Opinion
No. 45A03-8702-PC-50.
July 28, 1987. Rehearing Denied October 15, 1987.
Appeal from the Lake Superior Court, Richard W. Maroc, J.
Susan K. Carpenter, Public Defender, Hector L. Flores, Deputy Public Defender, Indianapolis, for petitioner-appellant.
Linley E. Pearson, Atty. Gen., Jay Rodia, Deputy Atty. Gen., Indianapolis, respondent-appellee.
Harrison pled guilty to robbery and confinement, two Class B felonies, and was sentenced to concurrent terms of seven years. After serving five years he petitioned for post conviction relief. He now appeals the court's decision denying relief.
The trial court found that when Harrison entered his guilty plea the trial judge had failed to advise him of any possible increased sentence he might receive because of prior convictions and failed to advise him the court was not a party to any agreement he might have reached with the prosecutor.
However, the post conviction court denied relief because the record conclusively showed that the court did not, in fact, increase Harrison's sentence because of prior convictions (the sentences were less than the presumptive sentence and were imposed to run concurrently although the court had advised Harrison that they could be made consecutive) and while there indeed was no written plea agreement the court did, in fact, follow the sentencing recommendation which the state had discussed with Harrison. Therefore, Harrison suffered no harm from the defective advisement. White v. State (1986), Ind., 497 N.E.2d 893.
Although numerous decisions have already applied White retrospectively to cases where the post conviction court had denied relief but the appeal had not been decided at the time White was handed down, Harrison asserts this constitutes a denial of due process.
We disagree.
In White the court held that it was appropriate to look at the entire record to determine whether a petitioner was fully advised and understood his rights. The court also held that as to the advisements prescribed by IC 35-35-1-2 which went beyond those identified in Boykin v. Alabama (1969), 395 U.S. 238, 89 S.Ct. 1709, 23 L.Ed.2d 274, it was necessary for a petitioner to show that he was prejudiced, i.e. that petitioner was thereby misled into entering his plea; that the plea was not knowing and voluntary.
It is the second phase of White that Harrison challenges on due process grounds. In that part of its opinion the White court stated that a petitioner for post conviction relief should both plead and prove necessary facts to establish that the trial judge's failure to fully comply with IC 35-35-1-2 rendered the petitioner's decision to plead an involuntary or unintelligent one.
The court has already ruled in Patton v. State (1987), Ind.
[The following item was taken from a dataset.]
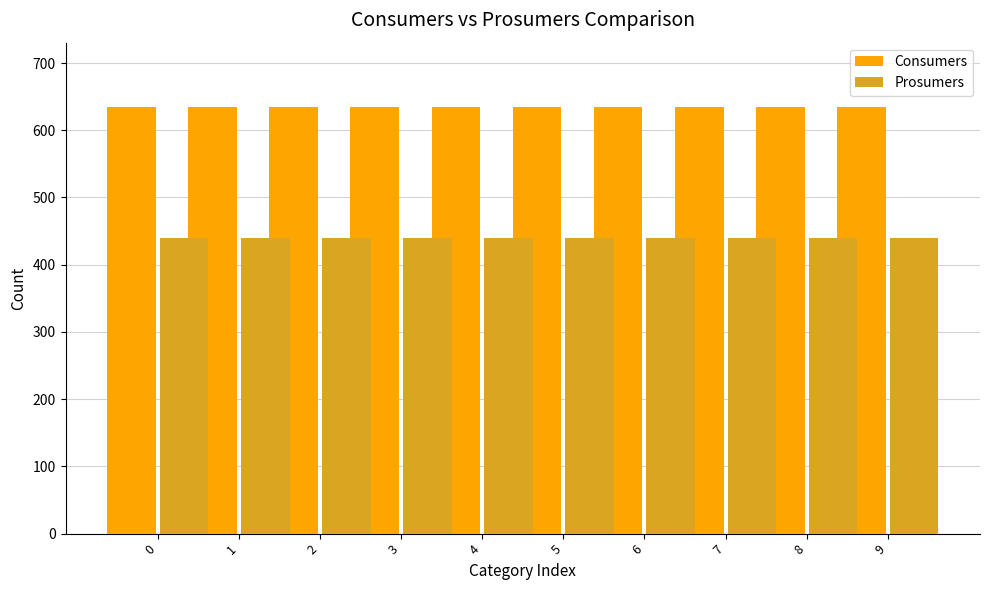

Is it true that Prosumers equals 680 at 1?

False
App., 507 N.E.2d 624, 628 that if a new petition is filed to meet the pleading requirements of White by one of these petitioners, the issues he seeks to raise will not be deemed to have been waived because they were not included in his pre- White petition. Furthermore, we agree with the state that any contention of due process violation in the pleading requirements would arise under the second petition rather than the pre- White petition.
One who claims special prejudice due to the overruling of German v. State, infra, by White.
Secondly, as the discussion in White pointed out, the court's earlier decision in German v. State (1981), Ind., 428 N.E.2d 234 (which demanded strict compliance with IC 35-35-1-2 regardless of whether the convicted person suffered any harm from the defective advisement) when considered in context with the court's other decisions in this area, was clearly concerned with a prophylactic rule to control the conduct of trial court judges in taking guilty pleas. 497 N.E.2d at 900.
Since actual harm to the convicted person arising from the mis- or non-advisement had nothing to do with application of the German rule, convicted persons acquired neither a liberty nor property interest in the rule upon which the due process or due course of law clauses might operate.
It should be borne in mind that even under German, reversal merely vacated the guilty plea. The state was then free to try the person involved.
Finally, since the White requirement is that a petitioner must both plead and prove some harm, there is no need to remand for a rehearing if the record conclusively shows that petitioner suffered no harm from the defect he complains of.
In Harrison's case the record clearly establishes that no increased sentence was imposed because of prior convictions. The court, in fact, complied with the plea agreement. Harrison suffered no harm from either defect.
Affirmed.
SHIELDS, P.J., and STATON, J., concur.